Looking to use their gear for covering my outdoor area with semi uniform omni style coverage.

Want to cover a few acres like this.  

Anyone done something similar with the Ubiquiti gear or conceptually have a handle on recommended gear and general concept?

I am thinking an AP-repeater setup using WDS.  Anyone doing this?

What gear would you recommend from Ubiquiti for this?  2.4Ghz of course on this...


----------



## mtwiscool (Jun 20, 2014)

Most routers could do this job if you use a vpn to next to your main router then pass traffic to that local vpn allowing you to use most routers ofcause this means lower costs.

I am working on something like this but in a urban area.

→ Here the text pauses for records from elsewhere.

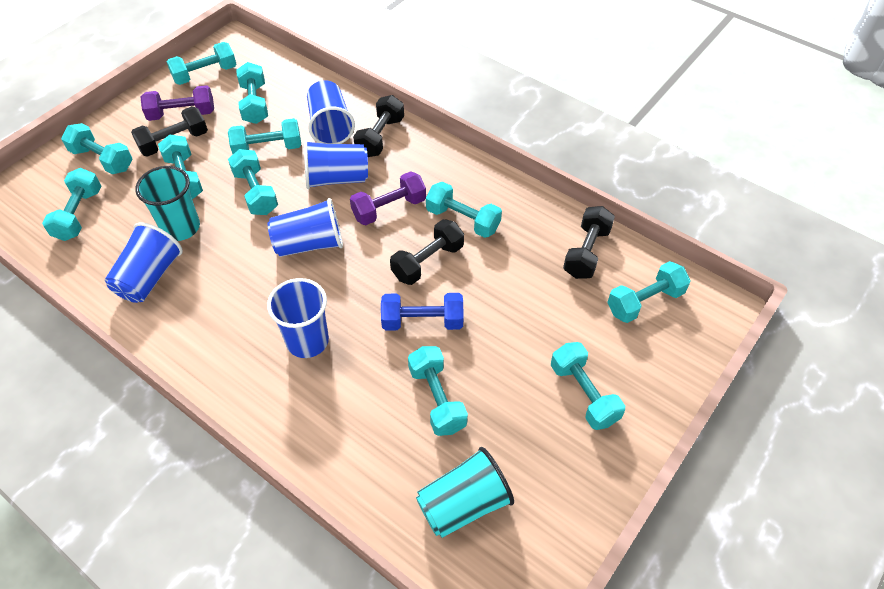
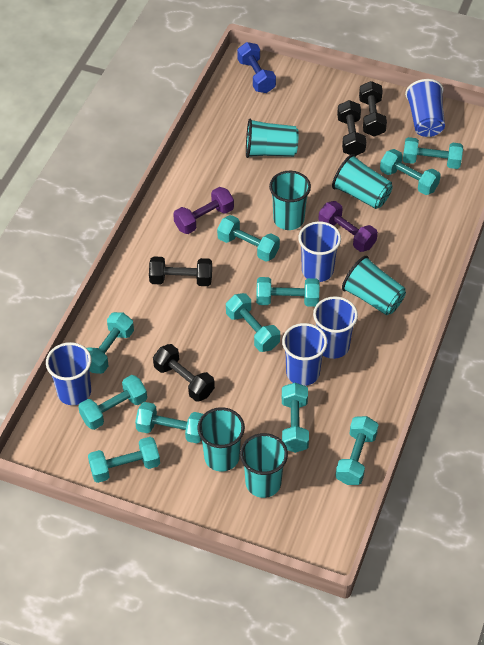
turquoise cup: [135,166,200,241] [416,447,514,538] = 2 -> [197,407,245,472] [240,433,288,498] [246,119,299,158] [269,171,311,230] [332,154,393,209] [342,256,406,315] = 6

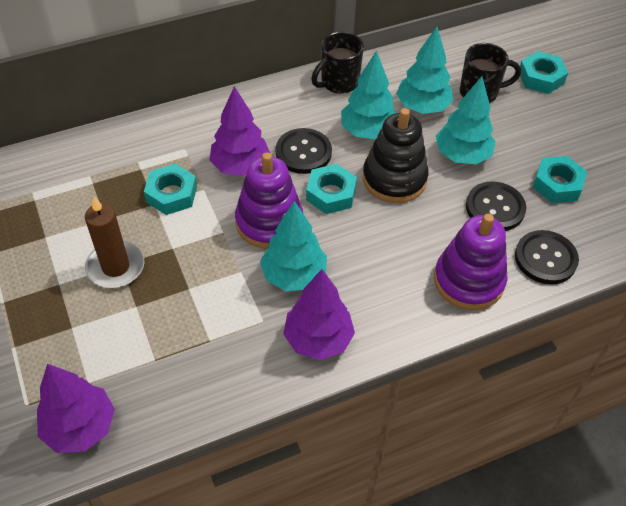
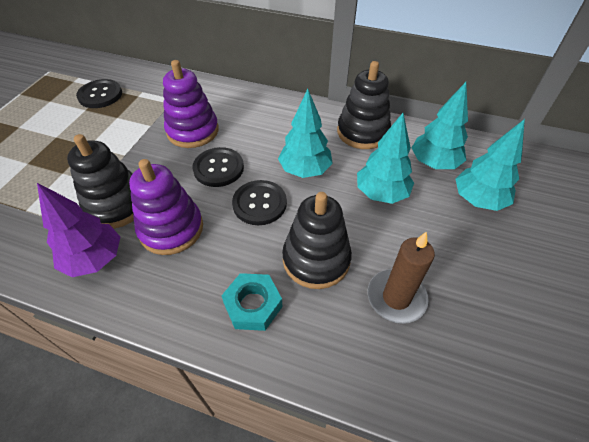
black mug: [311,32,364,94] [460,43,521,103] = 2 -> none = 0
black stacking toy: [362,108,428,203] = 1 -> [67,134,134,229] [282,192,352,289] [337,61,391,149] = 3
purple tree: [37,364,115,453] [210,86,271,176] [283,269,355,360] = 3 -> [37,183,120,277] = 1
turquoise nut: [144,164,197,215] [306,164,357,214] [520,51,568,94] [533,156,587,203] = 4 -> [221,273,282,331] = 1

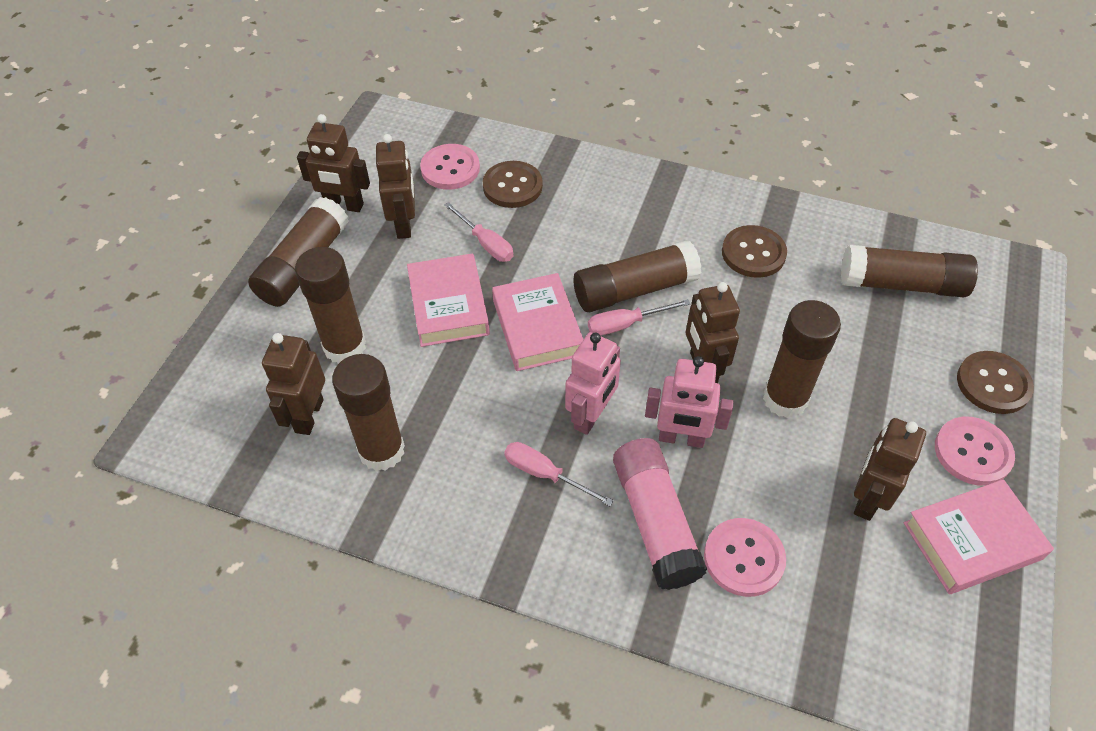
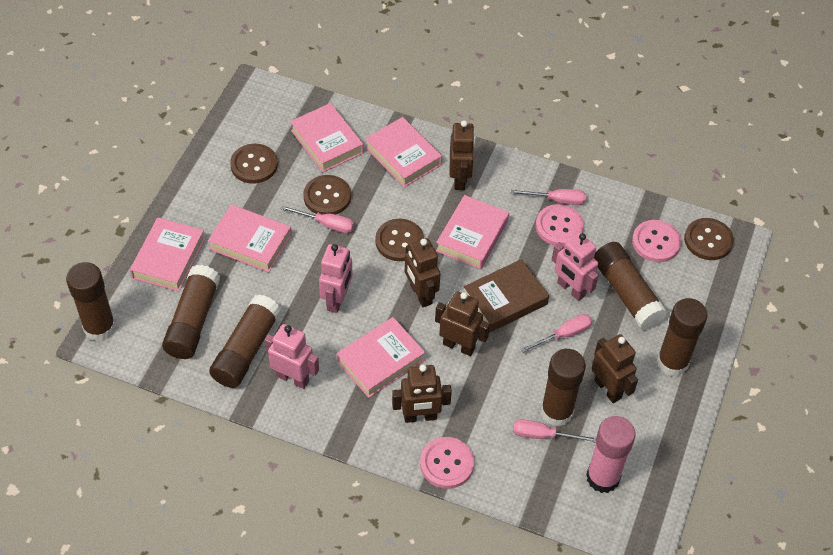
brown book: none = 0 -> [464,259,549,332] = 1
brown button: [483,161,543,208] [722,225,787,278] [957,351,1034,414] = 3 -> [230,144,278,184] [303,175,351,215] [375,219,424,261] [684,218,734,260] = 4
pink book: [407,253,490,347] [492,273,584,371] [904,479,1054,594] = 3 -> [130,217,205,292] [208,204,292,272] [290,103,364,172] [337,317,425,398] [365,117,442,187] [436,195,509,269] = 6
pink robot: [565,332,621,435] [645,356,733,448] = 2 -> [265,324,319,389] [319,244,352,313] [552,233,599,301] = 3
pink screwdriver: [444,202,513,262] [504,442,613,506] [588,299,690,336] = 3 -> [280,205,354,233] [511,189,586,205] [513,419,596,442] [520,314,592,353] = 4

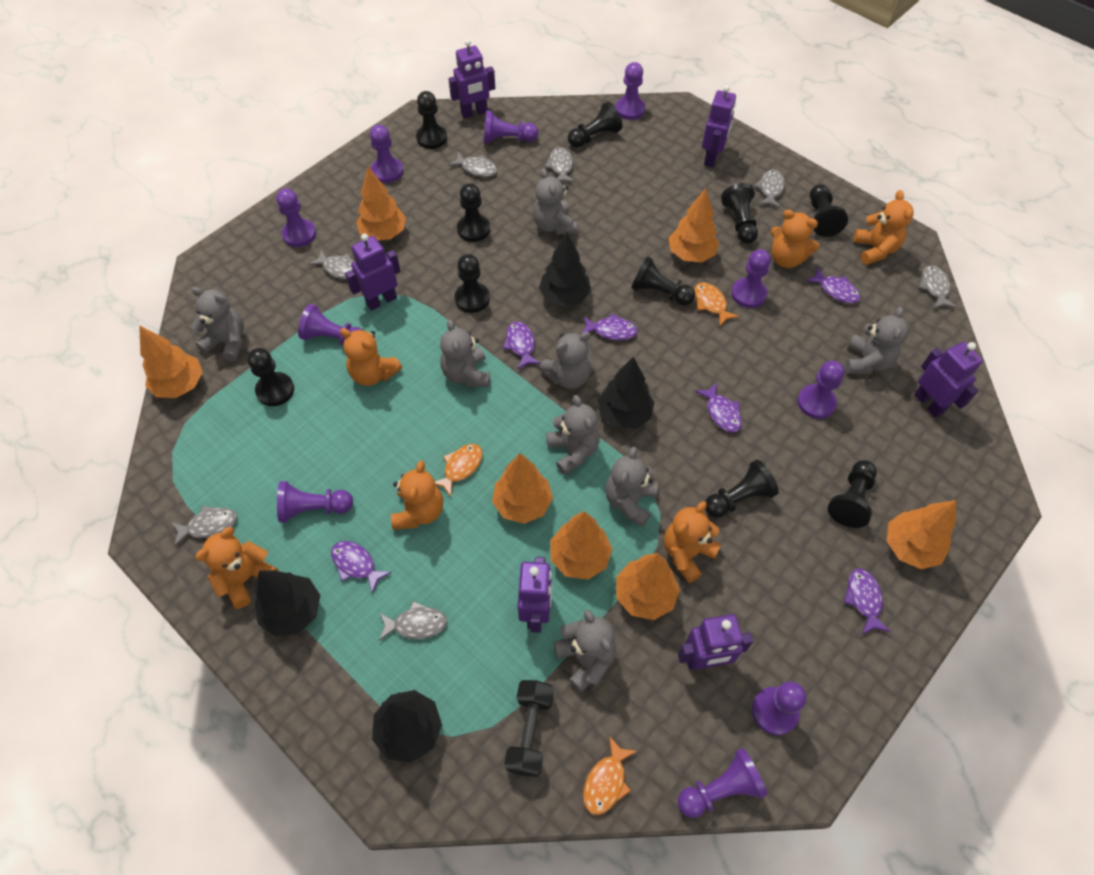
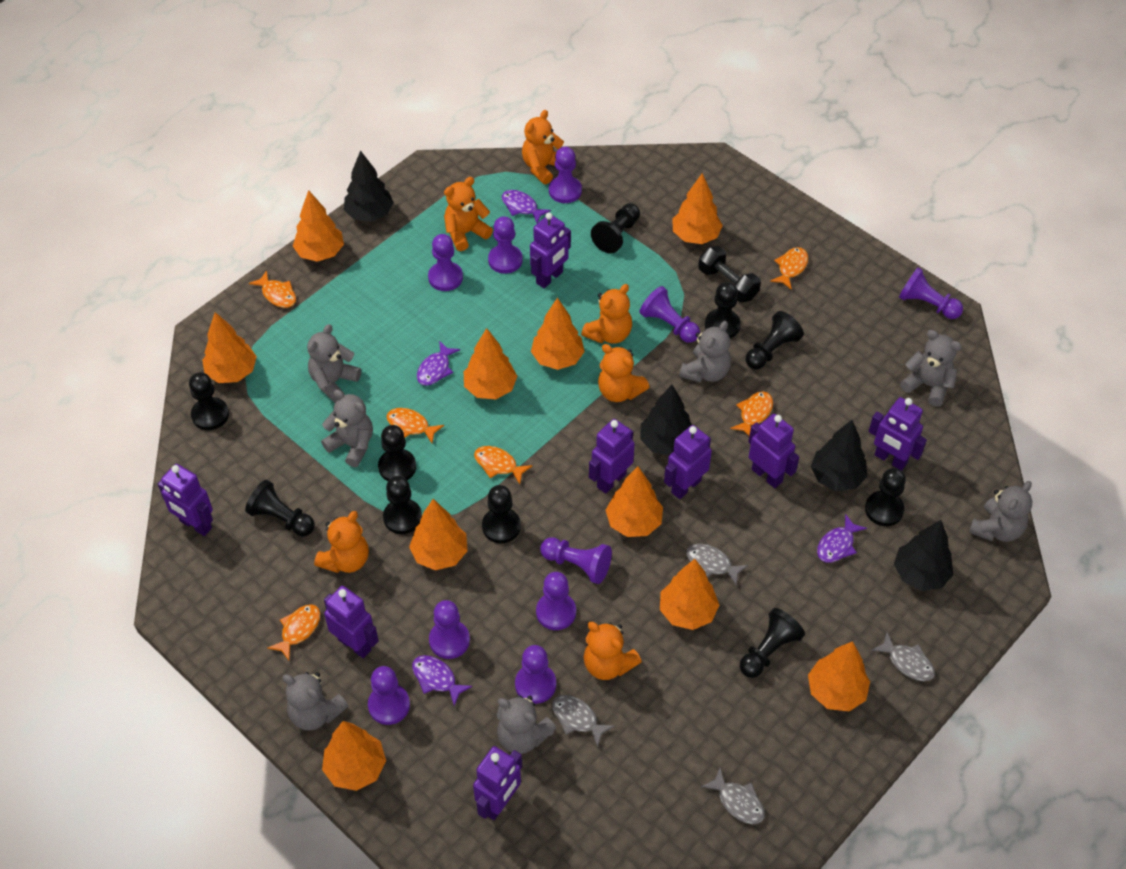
grey fish: [171,506,237,547] [308,249,354,280] [379,601,447,641] [448,152,497,177] [545,147,575,183] [754,170,785,208] [919,265,957,309] = 7 -> [552,695,615,747] [686,544,748,585] [701,768,765,824] [871,632,935,681] = 4
grey teddy bear: [191,287,244,361] [440,319,490,387] [533,168,577,235] [539,331,592,389] [547,395,600,475] [554,609,616,692] [605,447,658,527] [845,307,909,374] = 8 -> [282,672,348,730] [307,324,361,403] [321,390,373,467] [497,695,556,754] [679,321,731,383] [900,330,962,407] [969,481,1032,542] = 7
orange fish: [435,444,483,497] [583,736,637,815] [694,282,739,326] = 3 -> [249,270,296,308] [267,604,321,660] [386,408,444,443] [474,446,533,484] [730,391,773,436] [770,247,808,290] = 6
orange tree: [139,325,203,398] [356,167,406,240] [492,453,553,524] [550,511,612,580] [616,553,680,620] [669,188,719,262] [887,500,957,569] = 7 -> [202,312,257,383] [293,190,344,262] [322,721,386,791] [409,499,468,570] [464,328,517,400] [531,298,585,370] [606,467,663,537] [660,559,719,630] [672,173,723,244] [808,641,870,711] = 10
purple fish: [331,541,392,594] [503,322,541,369] [582,314,638,340] [695,382,742,432] [806,267,860,304] [844,568,891,634] = 6 -> [412,655,472,706] [417,341,460,386] [502,190,551,223] [817,514,867,563] = 4
purple robot: [345,234,401,311] [449,39,495,119] [518,557,552,633] [678,614,753,670] [702,85,736,167] [914,342,983,418] = 6 -> [158,464,213,536] [324,586,379,658] [473,746,522,820] [530,213,571,288] [589,419,635,494] [664,425,712,499] [748,414,799,488] [869,397,927,471] = 8

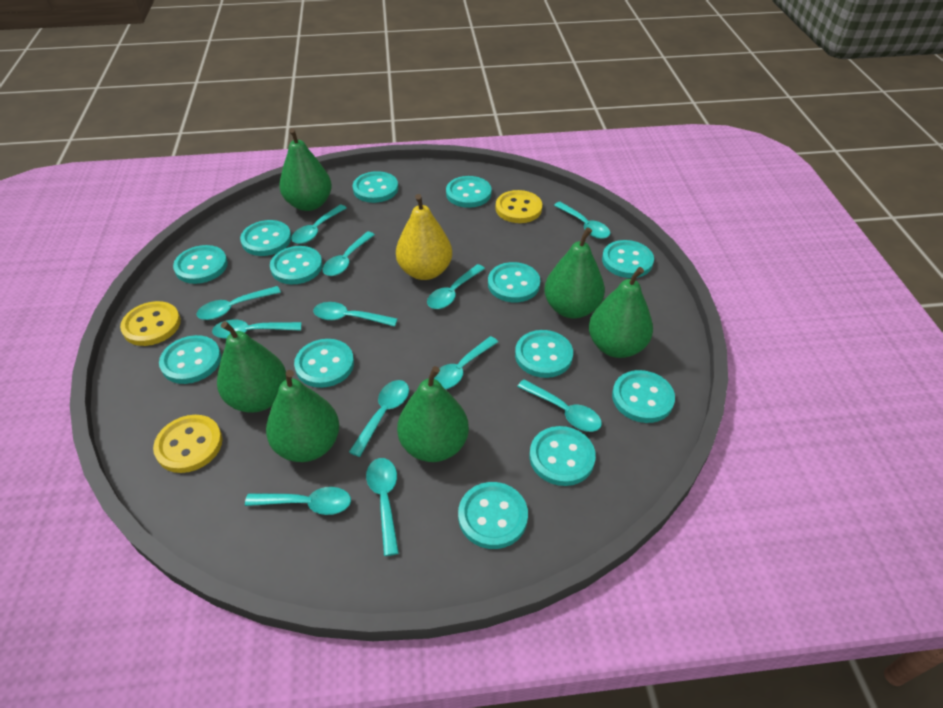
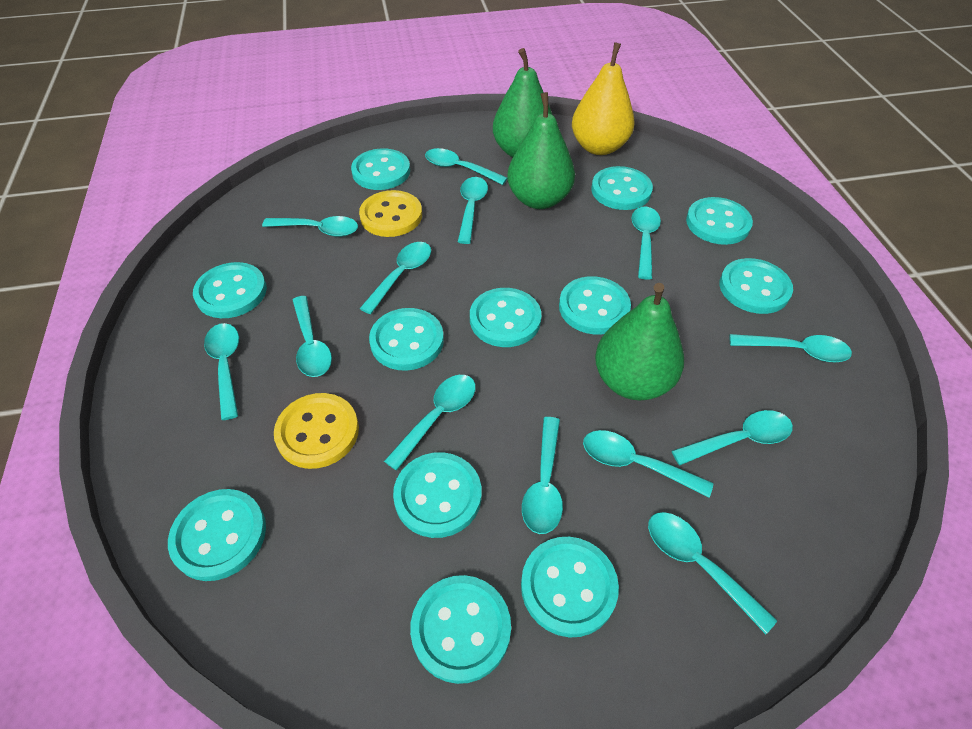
green pear: [217,321,286,413] [266,370,339,462] [279,128,332,211] [397,366,469,462] [544,227,605,318] [589,267,653,358] = 6 -> [493,48,552,157] [507,92,575,209] [595,283,684,400] = 3
turquoise button: [159,335,221,384] [173,245,228,284] [240,220,292,256] [270,246,322,284] [294,339,354,388] [353,171,398,203] [446,176,492,208] [458,482,528,549] [488,262,540,302] [515,330,573,378] [529,426,596,486] [602,240,654,278] [612,370,675,423] = 13 -> [168,489,266,581] [193,262,267,318] [351,148,410,190] [369,308,444,371] [393,452,482,538] [410,575,511,684] [470,288,542,347] [521,537,619,637] [559,276,631,334] [591,166,653,210] [686,197,753,245] [719,258,793,314] = 12
turquoise spoon: [196,286,281,320] [212,320,301,339] [245,487,351,515] [291,205,347,244] [313,302,397,327] [323,231,375,276] [349,380,409,457] [366,458,399,556] [427,264,485,309] [434,336,498,389] [517,379,602,432] [554,202,610,239] = 12 -> [204,323,239,420] [262,216,358,237] [293,296,332,377] [360,242,431,314] [384,375,476,471] [425,148,508,185] [458,177,488,244] [522,417,563,534] [583,430,713,497] [631,207,661,280] [648,512,777,634] [672,410,793,465] [730,334,852,362] = 13
yellow button: [120,301,181,346] [153,415,223,473] [496,190,542,223] = 3 -> [274,393,359,469] [359,190,422,237] = 2

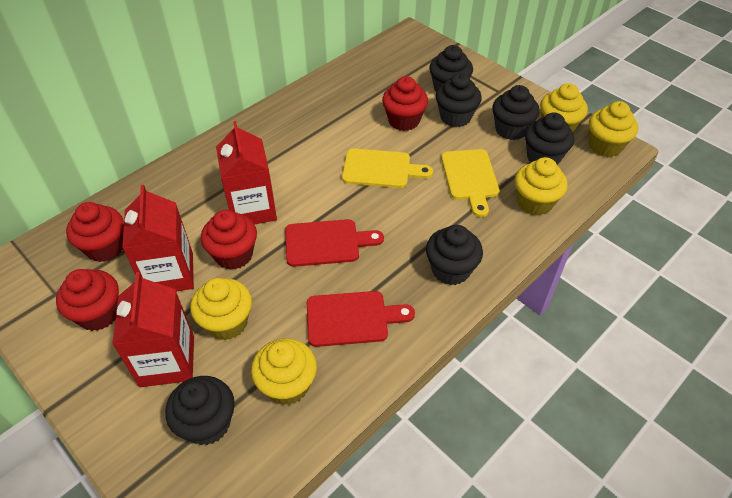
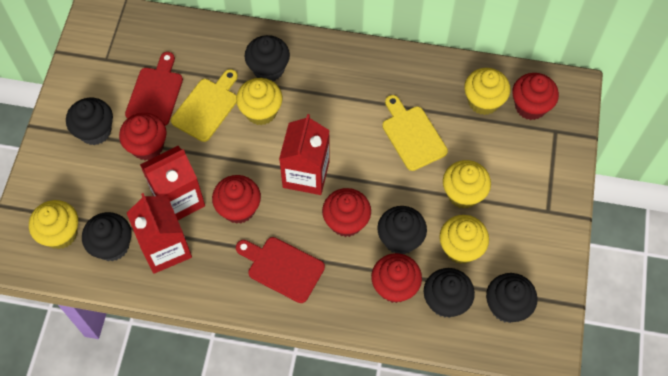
red cupcake: [56,269,119,331] [66,202,124,262] [201,210,257,270] [382,76,428,131] = 4 -> [119,113,167,160] [212,175,261,224] [322,188,371,237] [371,253,422,303] [512,73,559,120] = 5

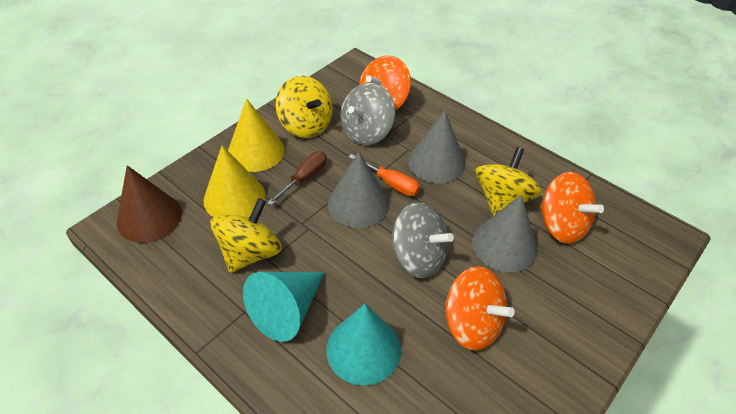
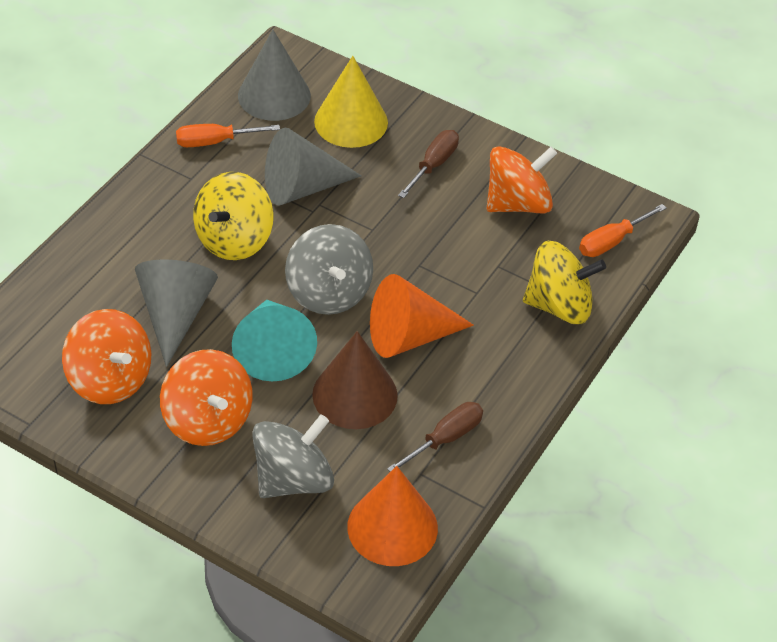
brown screwdriver: [267,151,327,206] = 1 -> [387,402,483,472] [398,130,459,198] = 2
orange cone: none = 0 -> [347,466,438,566] [370,274,474,358] = 2
orange screwdriver: [349,154,420,196] = 1 -> [176,124,280,147] [579,204,667,257] = 2
turquoise cone: [243,272,325,342] [326,304,401,385] = 2 -> [232,300,317,381] = 1
yellow cone: [203,146,265,218] [228,99,285,172] = 2 -> [314,56,388,148] = 1
yellow spinning top: [210,198,282,273] [276,76,333,138] [475,147,542,216] = 3 -> [193,172,274,260] [523,241,606,324] = 2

I can not tell you much about it as we are arranging buildings to put the atteanas on.


----------



## zzrok (Jun 20, 2014)

mtwiscool said:


> Most routers could do this job if you use a vpn to next to your main router then pass traffic to that local vpn allowing you to use most routers ofcause this means lower costs.
> 
> I am working on something like this but in a urban area.
> 
> I can not tell you much about it as we are arranging buildings to put the atteanas on.


This reply is unintelligible.  Please try again.


----------



## KS_Phillip (Jun 20, 2014)

If you want this deployed as a single logical network with roaming, your best bet is to use the unifi ap's, and backhaul them either via ethernet, nanobridge, or even loco's.  Protip: outdoor picostations can be flashed to the unifi firmware, if you want to save a few bucks.

** Updated to reflect it's the picostations that work with unifi firmware, not nanostations


----------



## yolo (Jun 21, 2014)

What we do at work is kinda what @KS_Phillip. You can just use a nanostation and do point to point to other nanostations with a loco attached on the end. That would be the easiest and kinda cheap as well.


----------



## KS_Phillip (Jun 21, 2014)

yolo said:


> What we do at work is kinda what @KS_Phillip. You can just use a nanostation and do point to point to other nanostations with a loco attached on the end. That would be the easiest and kinda cheap as well.


The downside to that approach is that you lose half of your throughput for each piggybacked hop along the chain.


----------



## shovenose (Jun 21, 2014)

UniFi mesh networking? Or are you trying to go really far?


----------



## drmike (Jun 22, 2014)

shovenose said:


> UniFi mesh networking? Or are you trying to go really far?


Sorry I wasn't clear enough.

This is to create one big AP seamlessly.     Overlapping the AP's strategically to overlap and create a bigger coverage area.


----------



## KS_Phillip (Jun 22, 2014)

drmike said:


> Sorry I wasn't clear enough.
> 
> This is to create one big AP seamlessly.     Overlapping the AP's strategically to overlap and create a bigger coverage area.


As discussed on Skype, NanoStation 2-HP's as the access points, NanoBeam M5's as backhauls, and a Rocket M (120deg sector) as base station, and you should be set.


----------